Given passage:
• • • • • • •

[By Duncan McLeod]
Communications minister Roy Padayachie’s meeting on Friday with executives of 30 of SA’s largest technology companies was well received. It has helped establish a much-needed discourse between government and the private sector. What happens next will be much harder.
Padayachie’s predecessor but one, Ivy Matsepe-Casaburri, mollycoddled companies in her portfolio, including Sentech and Telkom, refusing to veer from her failed policy of “managed liberalisation” (code words for protectionism). Only when technology company Altech challenged her in court — and won — was the telecommunications sector prised open to more competition. On her watch, established licensees were protected for too long, keeping prices high and undermining new investment in telecoms infrastructure.
Fortunately, the industry has undergone dramatic changes since Altech’s court victory. Now, under Padayachie, the potential exists for further significant improvements.
Government’s focus remains on taking telecoms infrastructure into rural and underserviced areas. And rightly so; World Bank research shows expanding teledensity has a direct impact on economic growth.

• • • • • • •

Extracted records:

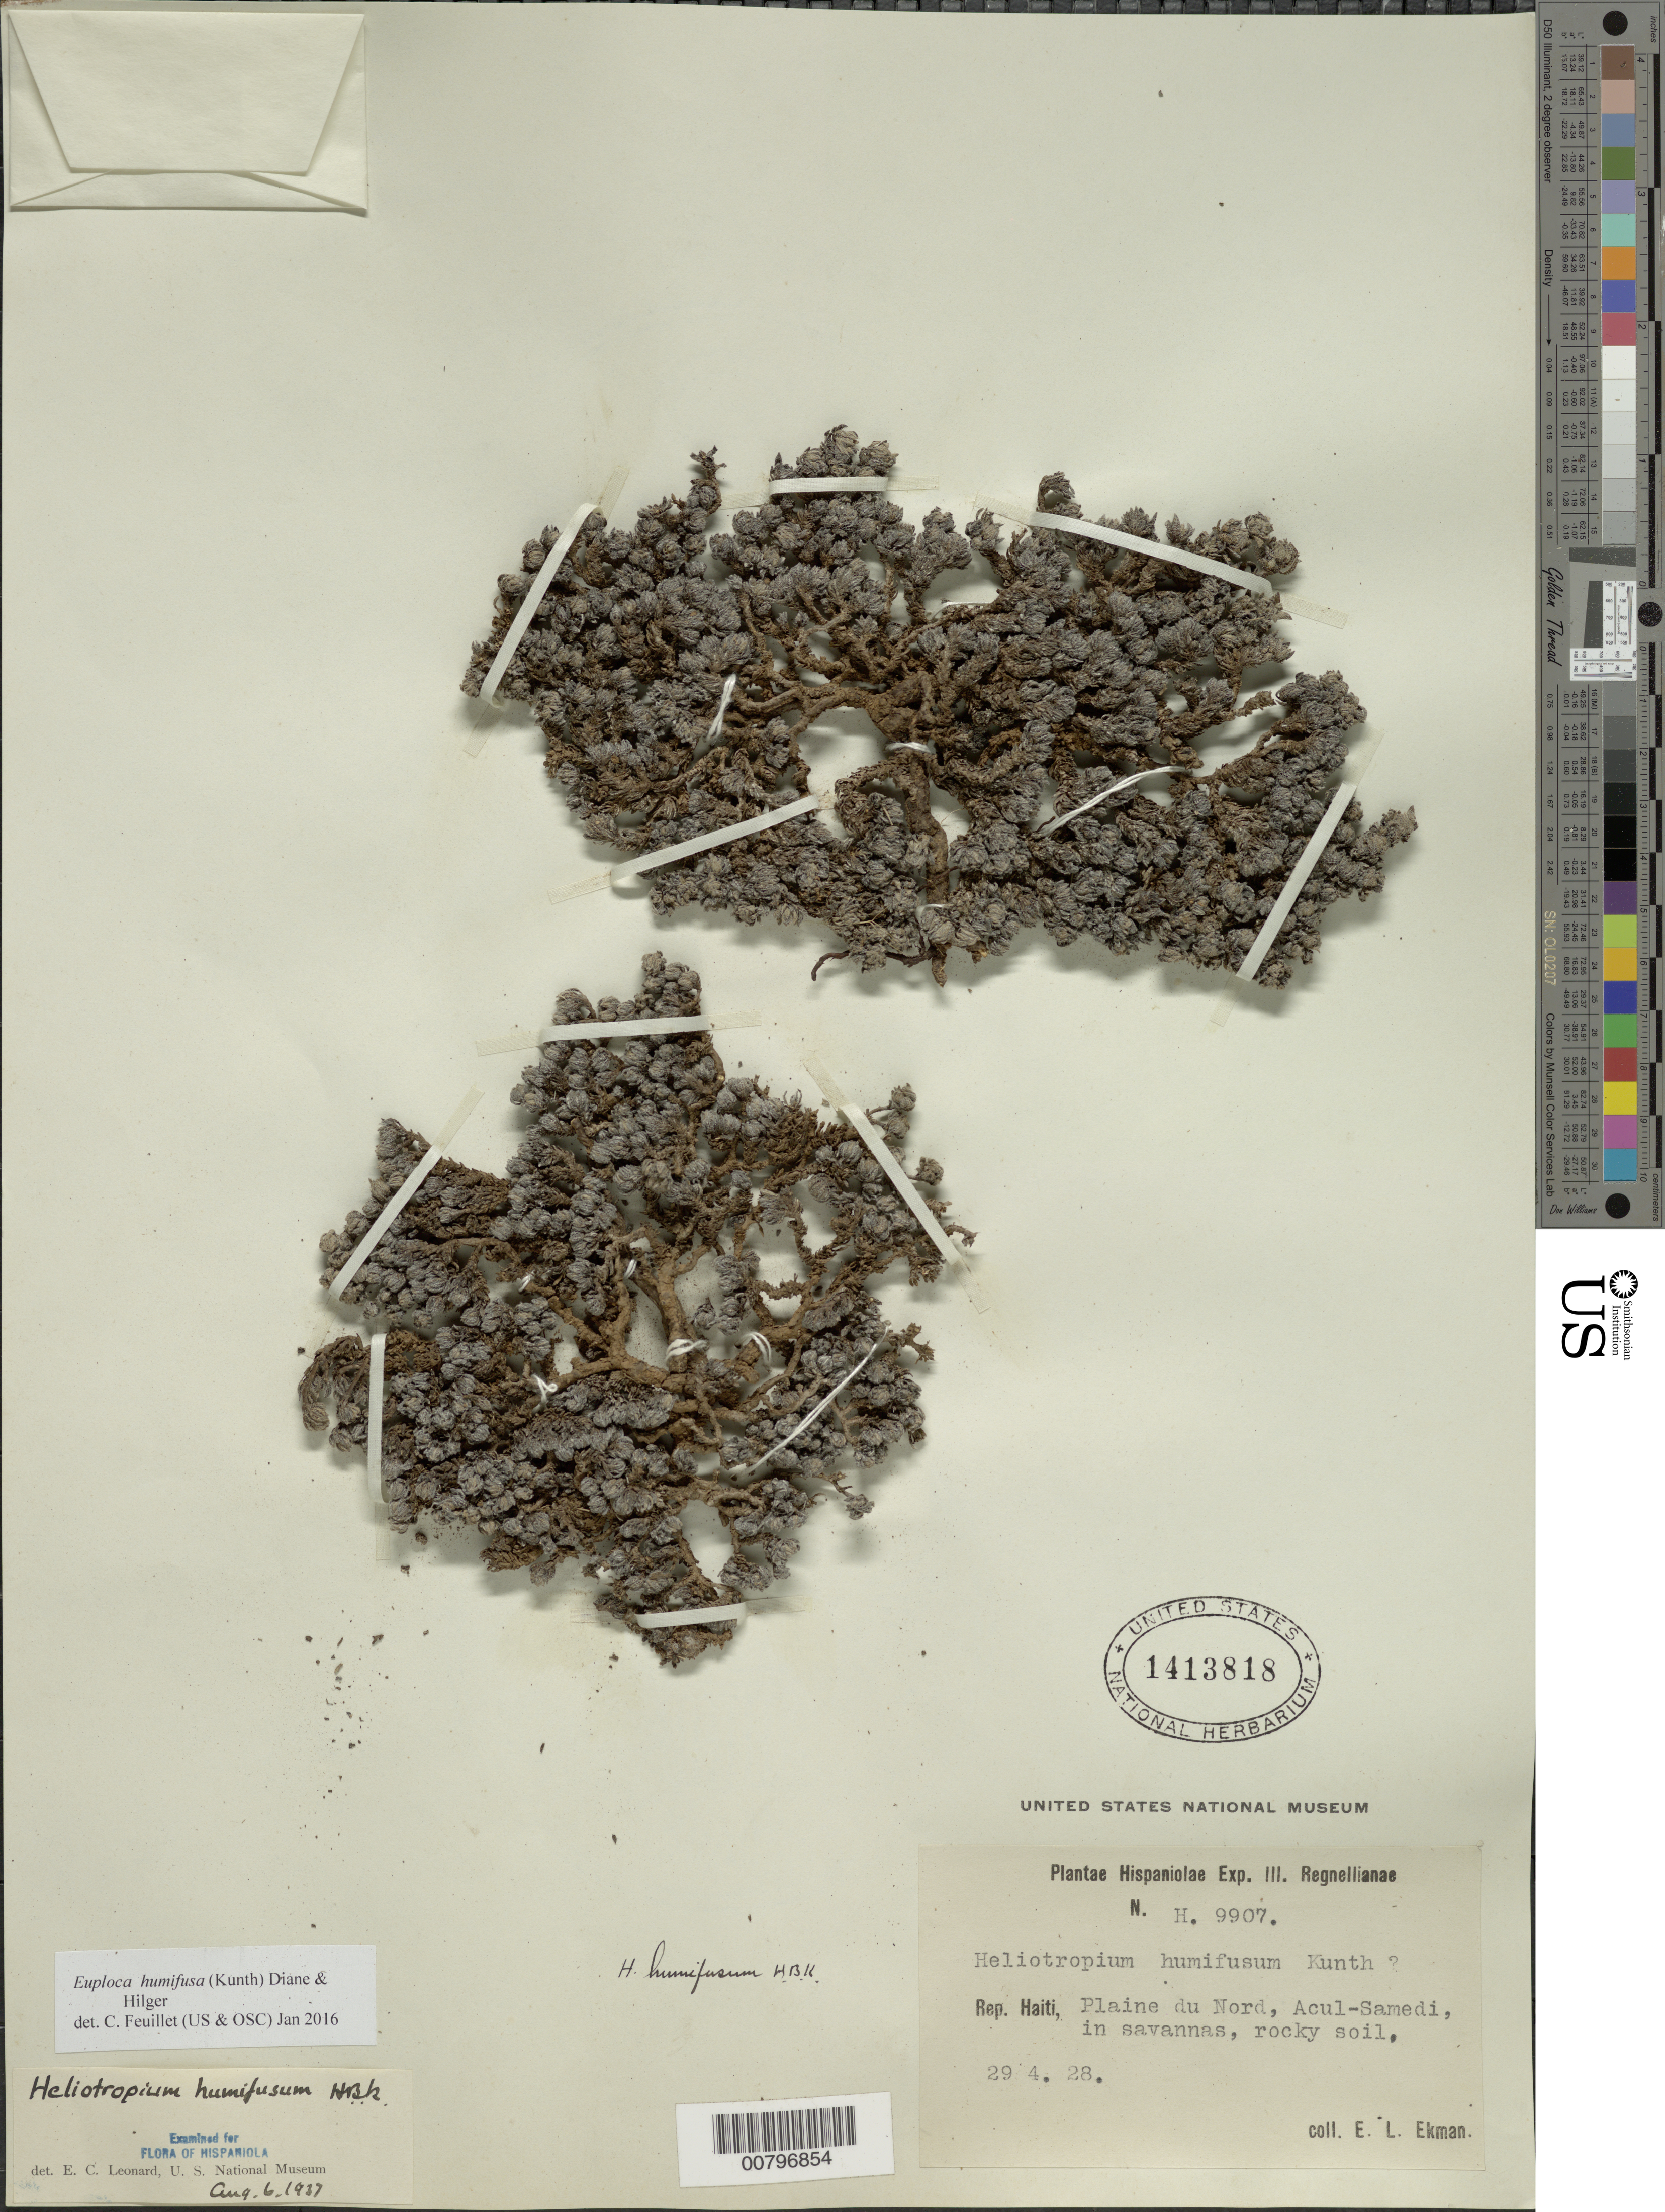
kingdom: Plantae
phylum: Tracheophyta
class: Magnoliopsida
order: Boraginales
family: Heliotropiaceae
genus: Euploca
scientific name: Euploca humifusa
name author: (Kunth) Diane & Hilger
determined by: Feuillet, C.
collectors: E. L. Ekman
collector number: H 9907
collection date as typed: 29 Apr 1928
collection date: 1928-04-29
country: Haiti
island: Hispaniola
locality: Plaine du Nord, Acul-Samedi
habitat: In savannas, rocky soil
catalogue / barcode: US 1413818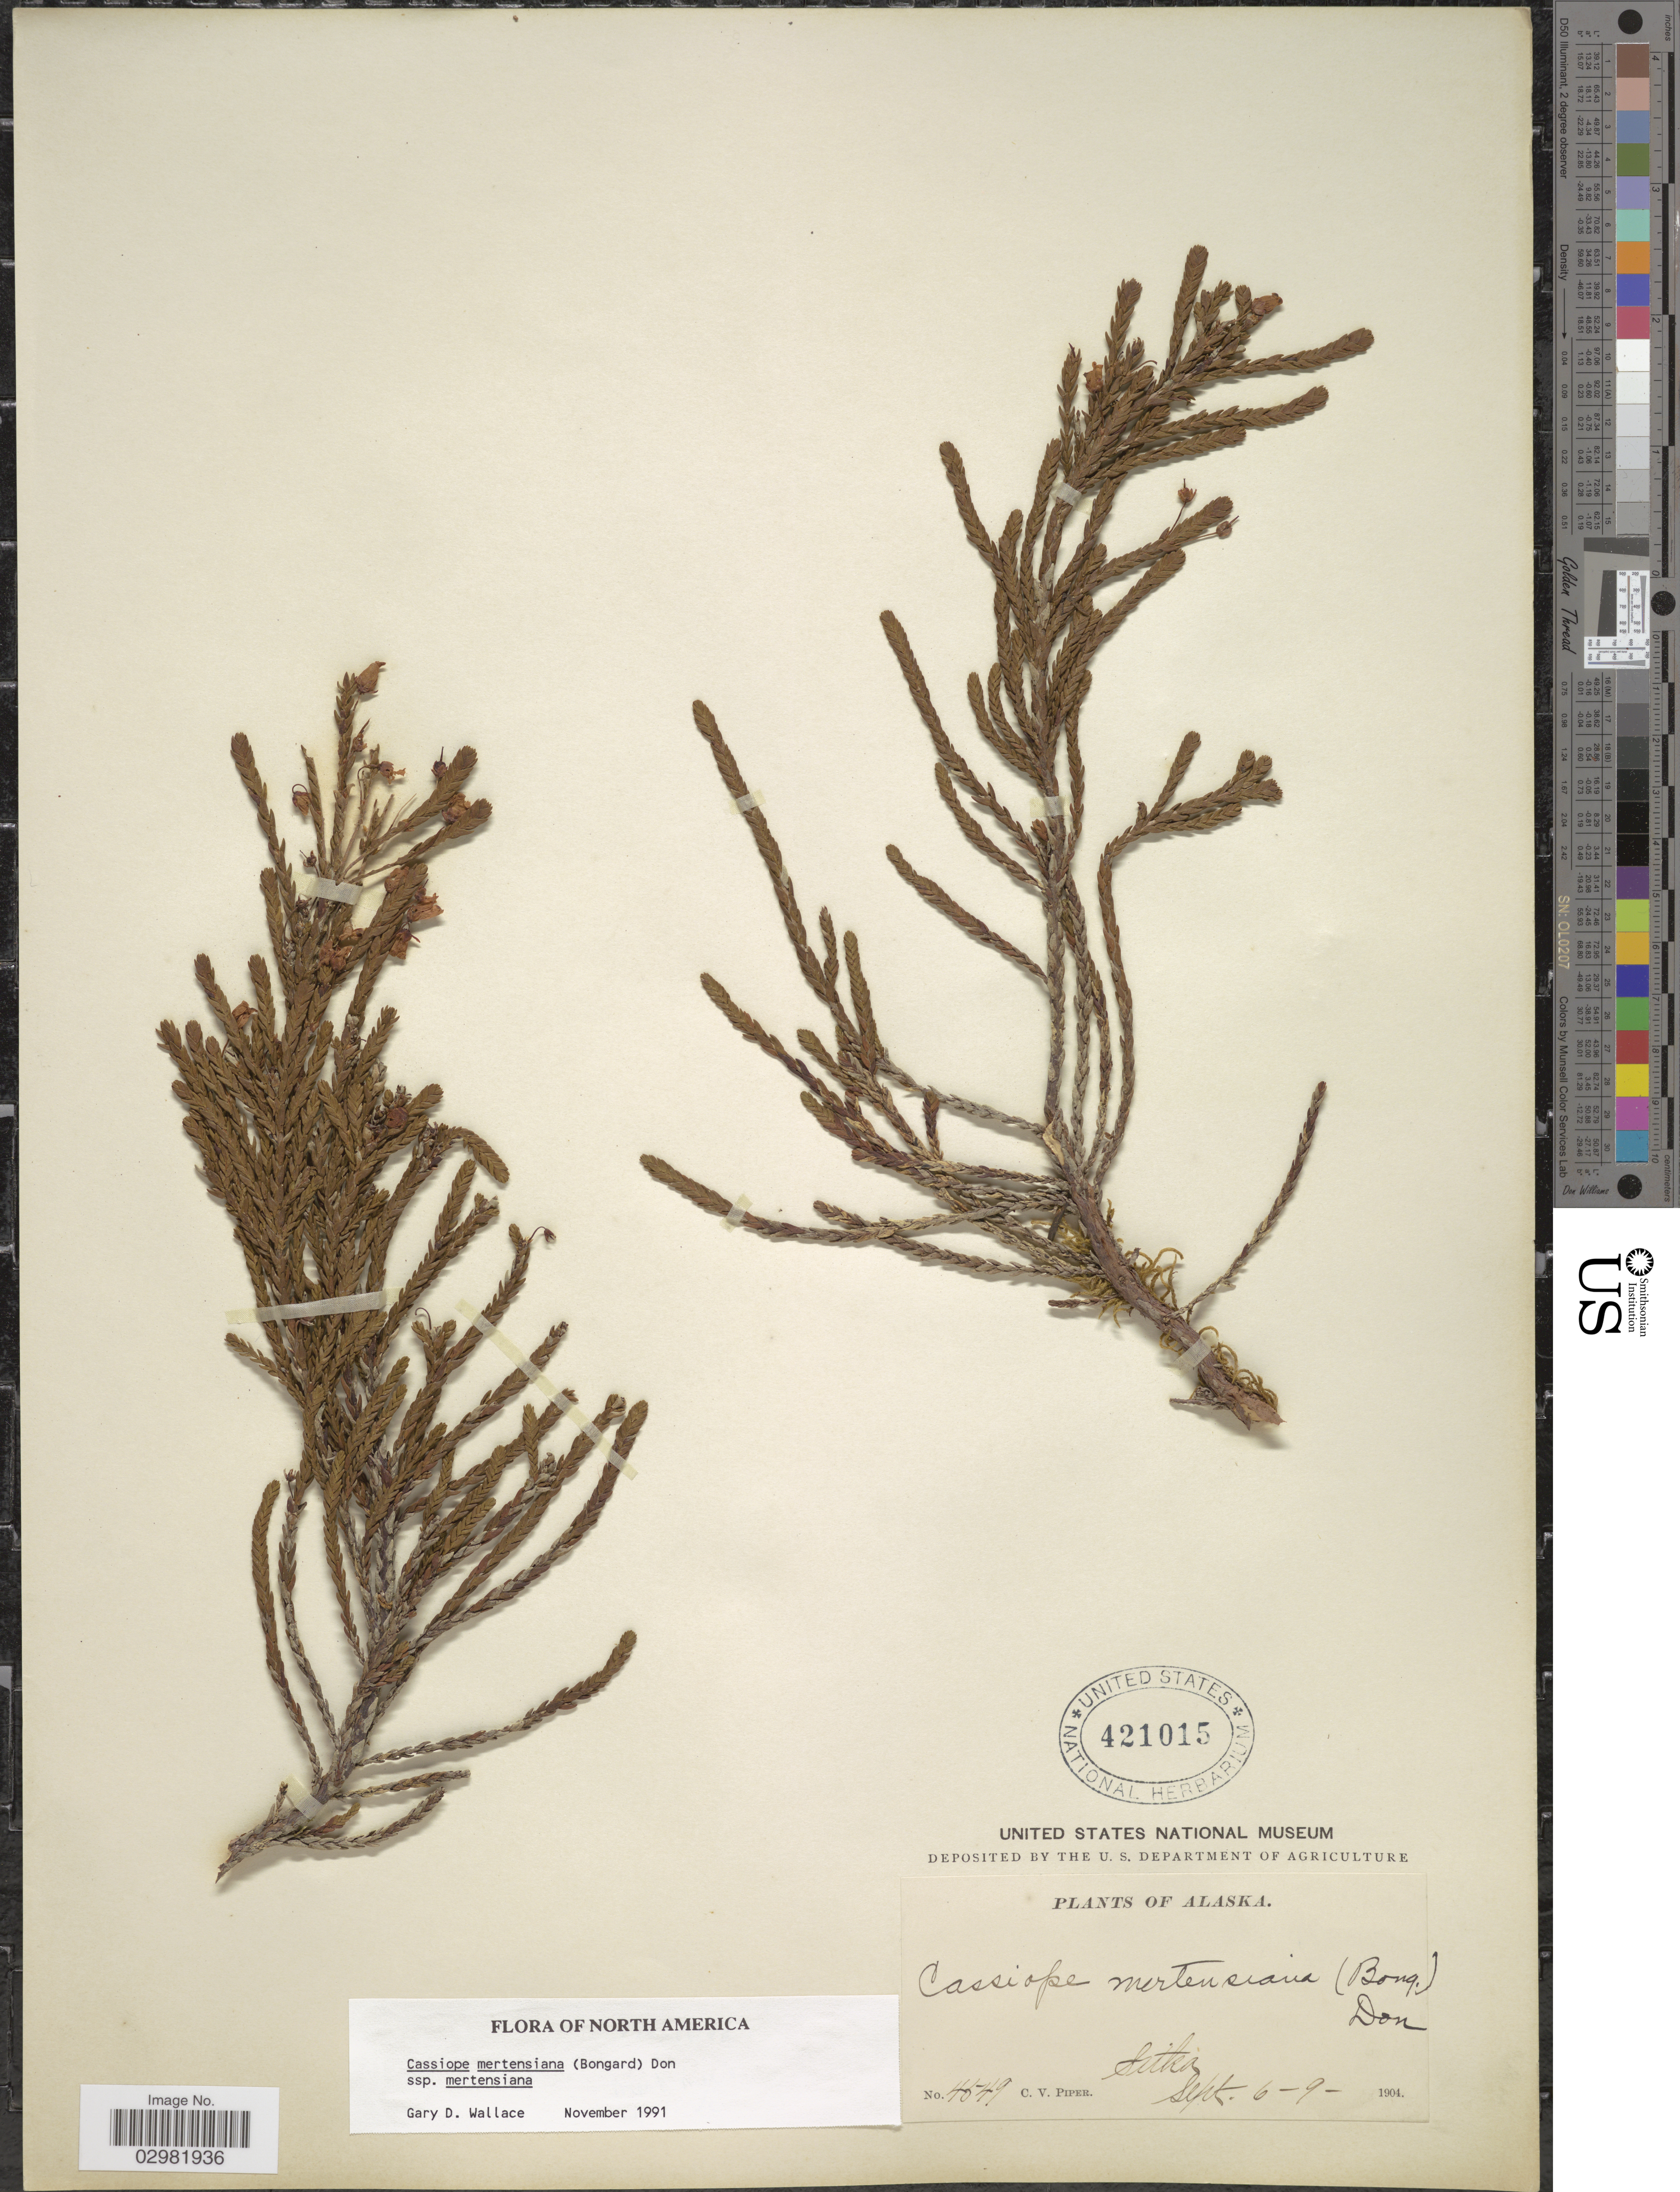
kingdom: Plantae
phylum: Tracheophyta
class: Magnoliopsida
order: Ericales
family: Ericaceae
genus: Cassiope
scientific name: Cassiope mertensiana subsp. mertensiana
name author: (Bong.) G. Don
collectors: C. V. Piper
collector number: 4549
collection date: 1904-09-06/1904-09-09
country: United States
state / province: Alaska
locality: Sitka.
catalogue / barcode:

• • • • • • •

Please continue the column on South African telecoms policy, starting right after its last sentence. The rows stand apart from the column on South African telecoms policy.

Result for this exercise:
The question is how to get there. Left-leaning politicians and trade unionists often lament how SA’s private sector has failed to deliver telecoms services to all. Matsepe-Casaburri’s answer to this perceived failure was to grant valuable licences to state-owned broadcasting signal distributor Sentech to establish a wireless broadband network. But Sentech, after squandering hundreds of millions of rand of taxpayers’ money, was forced to exit the market after demonstrating that it was incapable of competing with rivals such as MTN, Telkom and Vodacom.
Then former public enterprises minister Alec Erwin, frustrated that his cabinet colleague had failed to do anything to bring down broadband prices, also turned to state machinery to try to deal with the problem. The result was Broadband Infraco, a state-owned wholesale infrastructure provider. Infraco is now plagued by allegations of corruption and its CEO, Dave Smith, resigned last week just months after the company began offering services commercially.
Now Padayachie wants Sentech and Infraco to work together to provide telecoms services to marginalised areas. Unfortunately, this represents a continuation of the same failed ideological thinking of Erwin and Matsepe-Casaburri: that government is better able to deliver telecoms services to everyone than commercial enterprise.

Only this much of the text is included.